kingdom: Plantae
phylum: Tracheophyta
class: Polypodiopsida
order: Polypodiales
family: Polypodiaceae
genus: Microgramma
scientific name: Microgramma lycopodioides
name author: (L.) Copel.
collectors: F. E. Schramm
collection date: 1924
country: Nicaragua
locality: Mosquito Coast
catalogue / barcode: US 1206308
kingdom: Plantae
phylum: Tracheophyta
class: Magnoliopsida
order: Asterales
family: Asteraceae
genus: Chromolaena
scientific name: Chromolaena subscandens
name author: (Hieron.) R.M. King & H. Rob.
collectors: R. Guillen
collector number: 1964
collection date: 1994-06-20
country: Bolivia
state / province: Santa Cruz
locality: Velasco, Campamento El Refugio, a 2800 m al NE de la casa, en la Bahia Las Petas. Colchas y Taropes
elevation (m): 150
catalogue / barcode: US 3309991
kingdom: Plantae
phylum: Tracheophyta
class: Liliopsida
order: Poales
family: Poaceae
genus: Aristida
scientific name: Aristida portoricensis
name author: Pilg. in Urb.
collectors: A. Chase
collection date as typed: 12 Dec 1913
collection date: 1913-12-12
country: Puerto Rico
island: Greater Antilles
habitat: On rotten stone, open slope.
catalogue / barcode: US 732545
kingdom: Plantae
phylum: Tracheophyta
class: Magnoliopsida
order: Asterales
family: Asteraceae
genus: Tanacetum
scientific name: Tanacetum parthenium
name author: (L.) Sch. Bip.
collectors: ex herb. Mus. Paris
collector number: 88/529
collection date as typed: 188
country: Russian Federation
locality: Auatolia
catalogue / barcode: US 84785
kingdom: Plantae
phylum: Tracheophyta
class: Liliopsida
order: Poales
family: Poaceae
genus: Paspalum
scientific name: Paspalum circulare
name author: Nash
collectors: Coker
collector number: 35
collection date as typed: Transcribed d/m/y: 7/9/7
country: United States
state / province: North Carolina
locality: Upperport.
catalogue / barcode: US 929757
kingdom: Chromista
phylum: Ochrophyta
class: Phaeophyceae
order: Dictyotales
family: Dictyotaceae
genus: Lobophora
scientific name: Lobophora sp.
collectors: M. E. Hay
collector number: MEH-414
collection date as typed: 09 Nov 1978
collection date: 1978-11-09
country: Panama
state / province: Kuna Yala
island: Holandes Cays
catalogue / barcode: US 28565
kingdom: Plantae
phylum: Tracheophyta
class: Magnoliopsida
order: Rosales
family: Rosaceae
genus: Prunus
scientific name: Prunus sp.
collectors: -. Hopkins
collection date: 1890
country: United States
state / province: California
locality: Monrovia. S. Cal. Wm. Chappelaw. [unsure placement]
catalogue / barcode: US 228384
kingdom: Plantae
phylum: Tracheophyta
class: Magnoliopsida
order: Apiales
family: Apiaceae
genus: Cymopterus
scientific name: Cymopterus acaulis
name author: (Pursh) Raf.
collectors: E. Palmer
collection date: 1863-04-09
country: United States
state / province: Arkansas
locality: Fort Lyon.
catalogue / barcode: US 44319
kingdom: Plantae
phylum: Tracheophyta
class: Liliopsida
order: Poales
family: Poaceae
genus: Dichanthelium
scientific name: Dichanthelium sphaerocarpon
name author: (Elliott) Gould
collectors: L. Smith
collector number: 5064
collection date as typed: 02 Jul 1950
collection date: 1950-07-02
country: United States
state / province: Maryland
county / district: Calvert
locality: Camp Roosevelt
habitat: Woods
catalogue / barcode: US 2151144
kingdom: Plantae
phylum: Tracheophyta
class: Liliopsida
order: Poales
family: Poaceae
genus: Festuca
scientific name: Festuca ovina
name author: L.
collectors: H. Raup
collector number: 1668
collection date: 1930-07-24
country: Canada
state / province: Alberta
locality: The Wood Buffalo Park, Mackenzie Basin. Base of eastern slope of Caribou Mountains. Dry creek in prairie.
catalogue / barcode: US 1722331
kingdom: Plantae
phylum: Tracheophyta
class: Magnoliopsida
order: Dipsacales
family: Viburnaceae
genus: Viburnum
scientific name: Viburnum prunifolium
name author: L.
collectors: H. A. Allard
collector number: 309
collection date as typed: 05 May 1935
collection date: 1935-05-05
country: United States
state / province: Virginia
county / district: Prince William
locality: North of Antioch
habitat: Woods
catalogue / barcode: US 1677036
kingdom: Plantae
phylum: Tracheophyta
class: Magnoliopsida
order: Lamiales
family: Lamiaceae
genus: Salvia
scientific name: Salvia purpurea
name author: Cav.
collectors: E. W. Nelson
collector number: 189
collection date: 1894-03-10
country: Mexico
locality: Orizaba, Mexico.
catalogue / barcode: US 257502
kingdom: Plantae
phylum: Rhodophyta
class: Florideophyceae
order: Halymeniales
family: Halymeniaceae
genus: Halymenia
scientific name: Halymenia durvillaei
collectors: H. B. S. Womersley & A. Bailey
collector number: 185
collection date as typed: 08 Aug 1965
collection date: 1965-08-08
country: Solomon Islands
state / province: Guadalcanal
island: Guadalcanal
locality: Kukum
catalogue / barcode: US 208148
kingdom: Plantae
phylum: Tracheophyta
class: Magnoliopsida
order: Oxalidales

WORK TO COMPLETE: Reproduce every line of the entries above without changing a single character.

COMPLETE OUTPUT:
kingdom: Plantae
phylum: Tracheophyta
class: Polypodiopsida
order: Polypodiales
family: Polypodiaceae
genus: Microgramma
scientific name: Microgramma lycopodioides
name author: (L.) Copel.
collectors: F. E. Schramm
collection date: 1924
country: Nicaragua
locality: Mosquito Coast
catalogue / barcode: US 1206308
kingdom: Plantae
phylum: Tracheophyta
class: Magnoliopsida
order: Asterales
family: Asteraceae
genus: Chromolaena
scientific name: Chromolaena subscandens
name author: (Hieron.) R.M. King & H. Rob.
collectors: R. Guillen
collector number: 1964
collection date: 1994-06-20
country: Bolivia
state / province: Santa Cruz
locality: Velasco, Campamento El Refugio, a 2800 m al NE de la casa, en la Bahia Las Petas. Colchas y Taropes
elevation (m): 150
catalogue / barcode: US 3309991
kingdom: Plantae
phylum: Tracheophyta
class: Liliopsida
order: Poales
family: Poaceae
genus: Aristida
scientific name: Aristida portoricensis
name author: Pilg. in Urb.
collectors: A. Chase
collection date as typed: 12 Dec 1913
collection date: 1913-12-12
country: Puerto Rico
island: Greater Antilles
habitat: On rotten stone, open slope.
catalogue / barcode: US 732545
kingdom: Plantae
phylum: Tracheophyta
class: Magnoliopsida
order: Asterales
family: Asteraceae
genus: Tanacetum
scientific name: Tanacetum parthenium
name author: (L.) Sch. Bip.
collectors: ex herb. Mus. Paris
collector number: 88/529
collection date as typed: 188
country: Russian Federation
locality: Auatolia
catalogue / barcode: US 84785
kingdom: Plantae
phylum: Tracheophyta
class: Liliopsida
order: Poales
family: Poaceae
genus: Paspalum
scientific name: Paspalum circulare
name author: Nash
collectors: Coker
collector number: 35
collection date as typed: Transcribed d/m/y: 7/9/7
country: United States
state / province: North Carolina
locality: Upperport.
catalogue / barcode: US 929757
kingdom: Chromista
phylum: Ochrophyta
class: Phaeophyceae
order: Dictyotales
family: Dictyotaceae
genus: Lobophora
scientific name: Lobophora sp.
collectors: M. E. Hay
collector number: MEH-414
collection date as typed: 09 Nov 1978
collection date: 1978-11-09
country: Panama
state / province: Kuna Yala
island: Holandes Cays
catalogue / barcode: US 28565
kingdom: Plantae
phylum: Tracheophyta
class: Magnoliopsida
order: Rosales
family: Rosaceae
genus: Prunus
scientific name: Prunus sp.
collectors: -. Hopkins
collection date: 1890
country: United States
state / province: California
locality: Monrovia. S. Cal. Wm. Chappelaw. [unsure placement]
catalogue / barcode: US 228384
kingdom: Plantae
phylum: Tracheophyta
class: Magnoliopsida
order: Apiales
family: Apiaceae
genus: Cymopterus
scientific name: Cymopterus acaulis
name author: (Pursh) Raf.
collectors: E. Palmer
collection date: 1863-04-09
country: United States
state / province: Arkansas
locality: Fort Lyon.
catalogue / barcode: US 44319
kingdom: Plantae
phylum: Tracheophyta
class: Liliopsida
order: Poales
family: Poaceae
genus: Dichanthelium
scientific name: Dichanthelium sphaerocarpon
name author: (Elliott) Gould
collectors: L. Smith
collector number: 5064
collection date as typed: 02 Jul 1950
collection date: 1950-07-02
country: United States
state / province: Maryland
county / district: Calvert
locality: Camp Roosevelt
habitat: Woods
catalogue / barcode: US 2151144
kingdom: Plantae
phylum: Tracheophyta
class: Liliopsida
order: Poales
family: Poaceae
genus: Festuca
scientific name: Festuca ovina
name author: L.
collectors: H. Raup
collector number: 1668
collection date: 1930-07-24
country: Canada
state / province: Alberta
locality: The Wood Buffalo Park, Mackenzie Basin. Base of eastern slope of Caribou Mountains. Dry creek in prairie.
catalogue / barcode: US 1722331
kingdom: Plantae
phylum: Tracheophyta
class: Magnoliopsida
order: Dipsacales
family: Viburnaceae
genus: Viburnum
scientific name: Viburnum prunifolium
name author: L.
collectors: H. A. Allard
collector number: 309
collection date as typed: 05 May 1935
collection date: 1935-05-05
country: United States
state / province: Virginia
county / district: Prince William
locality: North of Antioch
habitat: Woods
catalogue / barcode: US 1677036
kingdom: Plantae
phylum: Tracheophyta
class: Magnoliopsida
order: Lamiales
family: Lamiaceae
genus: Salvia
scientific name: Salvia purpurea
name author: Cav.
collectors: E. W. Nelson
collector number: 189
collection date: 1894-03-10
country: Mexico
locality: Orizaba, Mexico.
catalogue / barcode: US 257502
kingdom: Plantae
phylum: Rhodophyta
class: Florideophyceae
order: Halymeniales
family: Halymeniaceae
genus: Halymenia
scientific name: Halymenia durvillaei
collectors: H. B. S. Womersley & A. Bailey
collector number: 185
collection date as typed: 08 Aug 1965
collection date: 1965-08-08
country: Solomon Islands
state / province: Guadalcanal
island: Guadalcanal
locality: Kukum
catalogue / barcode: US 208148
kingdom: Plantae
phylum: Tracheophyta
class: Magnoliopsida
order: Oxalidales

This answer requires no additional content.